Ils étaient tous identiques, ces toros, tous idylliques. Seul un démiurge pouvait les toréer ainsi. Des quites cintrés, millimétrés. Des séries à droite, à gauche, liées, cadencées, enroulées, des changements de mains, des trincheritas rêvées, de la dentelle. Certes, mais devant quoi ? Un ersatz de toro. Des passes absolues et vaines, sans le moindre danger, sans intérêt. « ¡Indulto! ¡Indulto! » Hystérie, délire, folie.
En trois passes on est au toril, la porte s’ouvre, l’animal entre, sagement. De la caste ? Un agneau.
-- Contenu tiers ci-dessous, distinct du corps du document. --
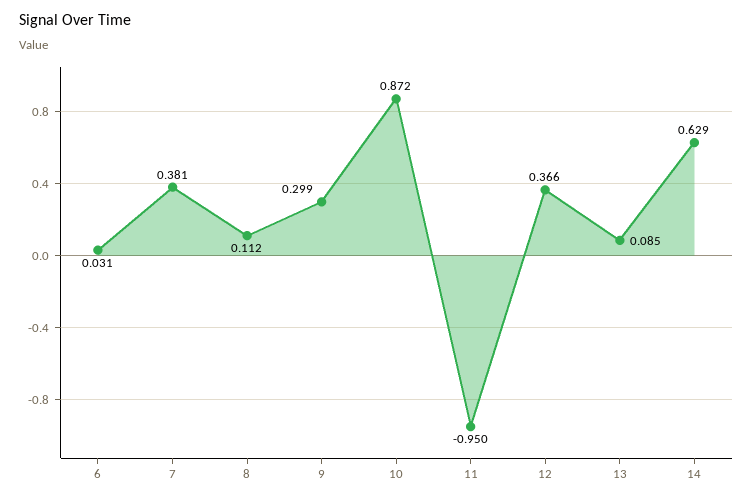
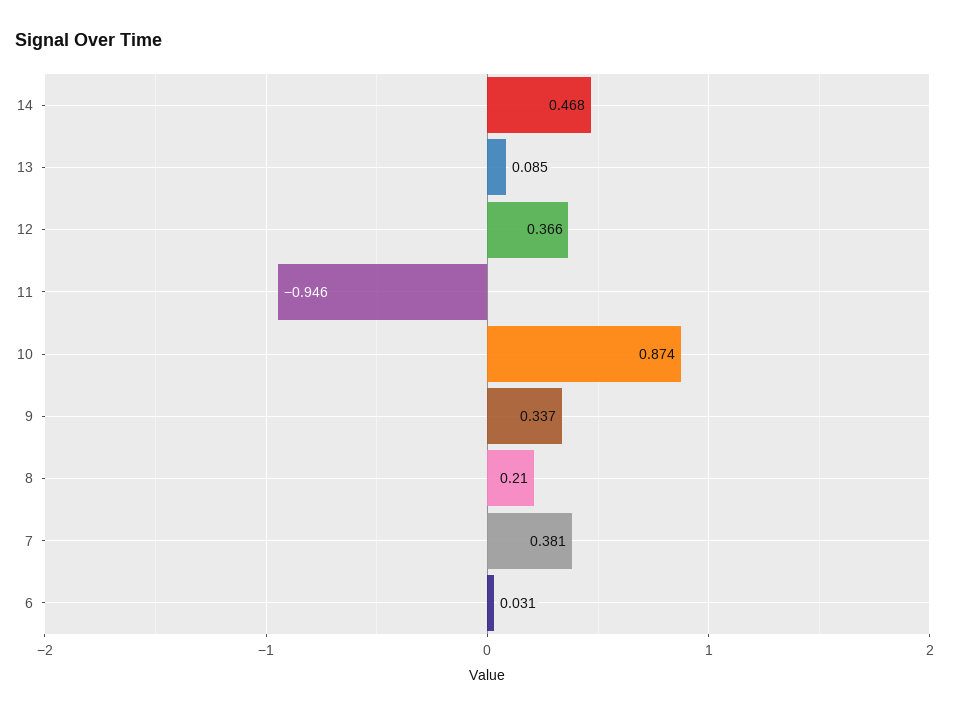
8: 0.112 -> 0.21
9: 0.299 -> 0.337
10: 0.872 -> 0.874
11: -0.95 -> -0.946
14: 0.629 -> 0.468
Dimanche, Barcelone célébrait son culte dans la démesure, pour sa plus grande gloire et celle de son idole. Une superproduction hollywoodienne. Des milliers de figurants, des effets spéciaux ultrasophistiqués, un décor féérique, une star mythique, un combat de géant et un monstre gracié… en carton pâte, un faire-valoir de série B.
Messieurs les idolâtres, quand il n’y aura plus de Toros, avec quoi bâtirez-vous vos légendes ? Du sable ?
C’était le dernier jour de l’été, le ciel était doux, la foule transportée et heureuse, ivre de joie. Je me suis retourné et j’ai regardé partir Luis Francisco Esplá… vers l’automne. Adíos maestro.
* En cliquant sur l’affiche, vous pouvez l’agrandir et constater que tout était déjà écrit, seule la couleur du costume tient du hasard.